Nantes, France-based Lisaqua has been selected to set up the first shrimp farm in France to use thermal energy generated from the treatment and recovery of household waste.
The company, which secured EUR 4.9 million (USD 5.4 million) in March 2022 to complete its first whiteleg shrimp (Litopenaeus vannamei) pilot recirculating aquaculture system (RAS) in Nantes, was named the winner of an April 2021 call for expression of interest from France's Le Syndicat Mixte de Traitement des Ordures Ménagères (SMITOM) authority and energy management company Veolia seeking agricultural and industrial projects to complement Monthyon energy recovery unit in the Greater Paris region.
"We favor reliable and local sources of heat. Moreover, we are delighted to build this first farm project based on an industrial ecology model, in partnership with the very dynamic teams of the SMITOM and Veolia, who will be able to bring us their expertise and experience," Lisaqua Co-Founder Gabriel Boneu said in a release.
The new initiative is part of VALO'PULSE, a strategy to identify, select, and support projects to participate in a circular economy approach that will create local and sustainable energy synergies in France.
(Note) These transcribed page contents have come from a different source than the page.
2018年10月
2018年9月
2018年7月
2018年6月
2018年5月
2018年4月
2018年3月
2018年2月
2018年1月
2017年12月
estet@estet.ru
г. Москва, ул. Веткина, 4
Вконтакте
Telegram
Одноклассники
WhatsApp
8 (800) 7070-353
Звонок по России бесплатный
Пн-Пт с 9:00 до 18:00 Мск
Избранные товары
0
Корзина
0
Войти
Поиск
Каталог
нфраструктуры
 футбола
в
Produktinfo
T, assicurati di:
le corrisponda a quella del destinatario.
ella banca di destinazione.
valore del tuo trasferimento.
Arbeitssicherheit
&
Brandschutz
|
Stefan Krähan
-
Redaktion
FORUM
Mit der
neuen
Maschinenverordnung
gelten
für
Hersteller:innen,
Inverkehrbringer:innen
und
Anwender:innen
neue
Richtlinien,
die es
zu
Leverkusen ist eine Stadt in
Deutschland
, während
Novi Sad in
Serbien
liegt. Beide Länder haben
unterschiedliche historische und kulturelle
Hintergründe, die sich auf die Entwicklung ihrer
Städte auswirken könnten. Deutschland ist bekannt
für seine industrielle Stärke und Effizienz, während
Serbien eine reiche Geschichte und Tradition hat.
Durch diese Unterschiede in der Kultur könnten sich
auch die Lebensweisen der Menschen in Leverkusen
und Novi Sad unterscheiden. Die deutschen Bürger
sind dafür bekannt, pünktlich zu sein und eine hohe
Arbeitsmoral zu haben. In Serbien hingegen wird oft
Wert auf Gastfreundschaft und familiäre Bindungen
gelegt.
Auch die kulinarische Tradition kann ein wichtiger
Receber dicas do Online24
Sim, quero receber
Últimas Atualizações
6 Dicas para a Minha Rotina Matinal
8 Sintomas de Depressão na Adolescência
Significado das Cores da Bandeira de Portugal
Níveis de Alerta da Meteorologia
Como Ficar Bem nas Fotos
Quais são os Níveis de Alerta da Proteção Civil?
Lisaqua will now undertake a study into the feasibility of using the waste heat to maintain the water at an optimum 28-degree temperature for the shrimp, which will be co-cultured in Lisaqua’s biofloc system. The company’s model aims to limit environmental impact by reusing 99 percent of the water, and using its effluent to breed marine invertebrates for use in animal feed.
Lisaqua, which is an acronym for low impact and sustainable aquaculture, offers a “triple-zero” guarantee on the shrimp from its experimental farm – zero antibiotics, zero kilometers traveled, and zero polluting discharge.
Following an intensive investigative and planning stage, construction of the heat exchanger and the farm is expected to start in 2024.
“We are very pleased to welcome Lisaqua to our Monthyon site,” SMITOM du Nord Seine-et-Marne President Jean-François Léger said. “We will enable the winners of VALO'PULSE to benefit from the experience and contacts of the SMITOM in terms of technical expertise, the search for additional finance, and administrative procedures.”
Lisaqua has long-term plans to set up a network of shrimp farms using waste heat from agricultural or industrial facilities near major French and European cities, which will offer an alternative to frozen imports of 80,000 metric tons (MT) per year into France and 290,000 MT per year into Europe, Boneu told SeafoodSource in March.